[Extract provided Boundary: Start]

# italian exclamation



## madalyn (Jul 31, 2011)

A friend recently got me using an expression which she heard from an Italian friend of hers, who says he took it from the film "Nessuno e Perfetto" (Nobody's Perfect), which I haven't been able to find (although I did find a trailer with no subtitles.) It's "erla Madonna" or "o la Madonna" or something like that (I do not speak Italian.) For some reason it won't stop burning in my mind what it means and how on earth to spell it -- and is it peculiar to that movie, or is it a common expression? I couldn't find much at all on google, one usage in some obscure tweet -- or maybe, I can't be sure -- but the rest is buried under "Lola Madonna" and the like. I realize this is a strange question which should not cause any sane person a sleepless night, but please humor me.


----------



## Bruno Spatola (Jul 31, 2011)

Sorry, I totally misunderstood the question. I thought you were asking what nessuno e perfetto meant -- apologies :evil:.

My dad (he's from Naples) says "La Madonna" means "Our Lady". The Madonna/Lady is just the Virgin Mary (I knew that one!). Hope that's helpful in some way .


----------



## The Backward OX (Jul 31, 2011)

Aren't you the same person who had a complex question about the storyline of a four-in-one novel? I'm wondering if a pattern might emerge over time.


----------



## madalyn (Jul 31, 2011)

The Backward OX said:


> Aren't you the same person who had a complex question about the storyline of a four-in-one novel? I'm wondering if a pattern might emerge over time.



I'm not quite sure how to interpret this remark .


----------

[Extract provided Boundary: End]
[Source data Boundary: Start]

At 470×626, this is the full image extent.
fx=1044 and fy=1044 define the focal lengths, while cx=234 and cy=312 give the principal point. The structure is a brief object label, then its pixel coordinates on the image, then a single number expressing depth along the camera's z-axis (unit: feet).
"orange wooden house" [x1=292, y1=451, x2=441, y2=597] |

[Source data Boundary: End]
[Source data Boundary: Start]

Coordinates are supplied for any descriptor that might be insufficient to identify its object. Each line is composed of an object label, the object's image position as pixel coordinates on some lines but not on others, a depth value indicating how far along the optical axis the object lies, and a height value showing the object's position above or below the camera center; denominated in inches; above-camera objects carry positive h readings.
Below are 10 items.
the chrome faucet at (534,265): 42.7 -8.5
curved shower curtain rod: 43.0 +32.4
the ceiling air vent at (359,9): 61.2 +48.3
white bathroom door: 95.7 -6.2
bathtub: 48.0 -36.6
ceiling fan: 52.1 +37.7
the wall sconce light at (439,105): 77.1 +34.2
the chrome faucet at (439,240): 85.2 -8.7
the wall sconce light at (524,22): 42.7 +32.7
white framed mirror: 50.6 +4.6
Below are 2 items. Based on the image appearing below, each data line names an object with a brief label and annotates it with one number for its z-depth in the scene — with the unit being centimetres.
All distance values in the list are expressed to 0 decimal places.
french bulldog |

[Source data Boundary: End]

**Exercises to complete:**
[A] Decide whether each statement below agrees with the thread on the Italian exclamation, answering yes or no and quoting the deciding words of the thread. (i) The first poster speaks Italian. (ii) Bruno Spatola's father is from Naples. (iii) The first poster found a trailer for the film that had subtitles.
[B] Reproduce the passage of the thread on the Italian exclamation, starting at "My dad (he's" and ending at "in some way .".

**Task answers:**
[A]
(i) No: "I do not speak Italian."
(ii) Yes: "My dad (he's from Naples)"
(iii) No: "I did find a trailer with no subtitles."

[B]
My dad (he's from Naples) says "La Madonna" means "Our Lady". The Madonna/Lady is just the Virgin Mary (I knew that one!). Hope that's helpful in some way .